As always, Greer is a fascinating read.What does a post-American future look like? To begin with, here in America, it’s a future in which the vast majority of us will be much less wealthy than we are today. The American standard of living has been propped up since 1945 by the systemic imbalances that gave a quarter of the world’s energy resources and a third of its raw materials and industrial product to the five per cent of humanity that lives in the United States. Everything we consider normal in American life today is a function of that flow of imperial tribute, and as that goes away, most of what we consider normal in American life is going to change. The economic troubles that have been ongoing since 2008 are the foreshocks of that seismic shift, which will see most American incomes drop to Third World levels.
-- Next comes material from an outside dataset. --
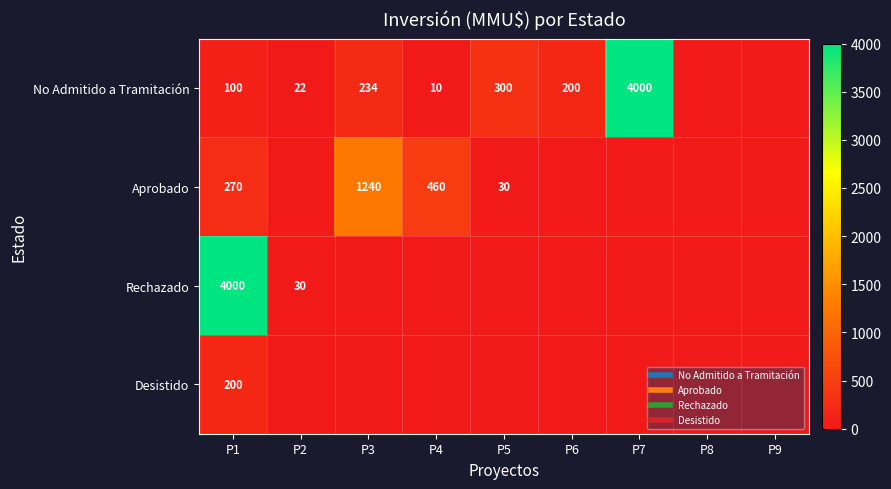

Is the value of Aprobado at P3 greater than the value of Desistido at P7?

Yes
Those of my readers who are incensed by the extreme disparity in wealth between the rich and the rest in this country should remember that most of that disparity consists of paper wealth, much of it of very questionable value. Trillions of dollars worth of dubious derivatives, asset-backed securities backed by wholly insecure assets, loans that will never be paid back, and equally hallucinatory stores of wealth currently pad the notional net worth of America’s rich; in any imaginable post-American future, all that will be reassessed at its real value, which in most cases amounts to zero. Just as the Great Depression saw huge income and net worth disparities in American society drop like a rock as vast amounts of paper wealth turned into mere paper, the Greater Depression that will follow the end of American empire will almost certainly see the same phenomenon on an even larger scale. One moral to this story is that any of my readers who have their wealth tied up in paper assets of any kind might be wise to think, hard, about how long they want to leave it there.
Outside the United States, circumstances will no doubt vary. Those nations that have linked their welfare or their survival too closely to American empire will be dragged down in their turn; those who align themselves with one or another contender for America’s replacement will rise or fall with their choice, while those that have the good sense to step back into neutrality until the smoke clears, and then make arrangements with the new hegemon, will doubtless do well. I suspect, though, that Japan and western Europe in particular will be in for a rough awakening. For decades now, they’ve reaped the benefits of having their national defense backstopped by gargantuan US defense budgets, and the end of that cozy arrangement will force them to choose between spending a great deal more money on their own militaries, accepting a new overlord who may be a good deal less congenial than the one they have now, or accepting a position of extreme vulnerability in an epoch where that may turn out to be an exceptionally risky thing to do.
Still, all these concerns are secondary to the most crucial factor, which is that the post-American future will still have to deal with the head-on collision between a global economic system that requires perpetual growth, on the one hand, and hard planetary limits on the other. The end of America’s empire does not mean the end of industrial civilization; nor, for that matter, will it solve the twin problems sketched out decades ago in the prescient and thus profoundly unfashionable pages of The Limits to Growth: the exhaustion of necessary but nonrenewable resources, particularly fossil fuels, and the buildup in the biosphere of ecologically and economically damaging pollutants, particularly carbon dioxide and other greenhouse gases. Those forces are still the dominant fact of our time, and the end of America’s empire—traumatic as it may well be, and not only for Americans—is simply one more roadbump along the route of the Long Descent.
The collapse of the American empire (this decade?) will surely be a great moment but industrial civilisation itself will carry on for decades to come.
Can't help but think the UK will be stuffed to a certain extent but maybe it will be a blessing in disguise. The sooner our ruling class realise that they can't afford military adventures the better.
Neutrality and relative isolationism will be a smarter move in the future.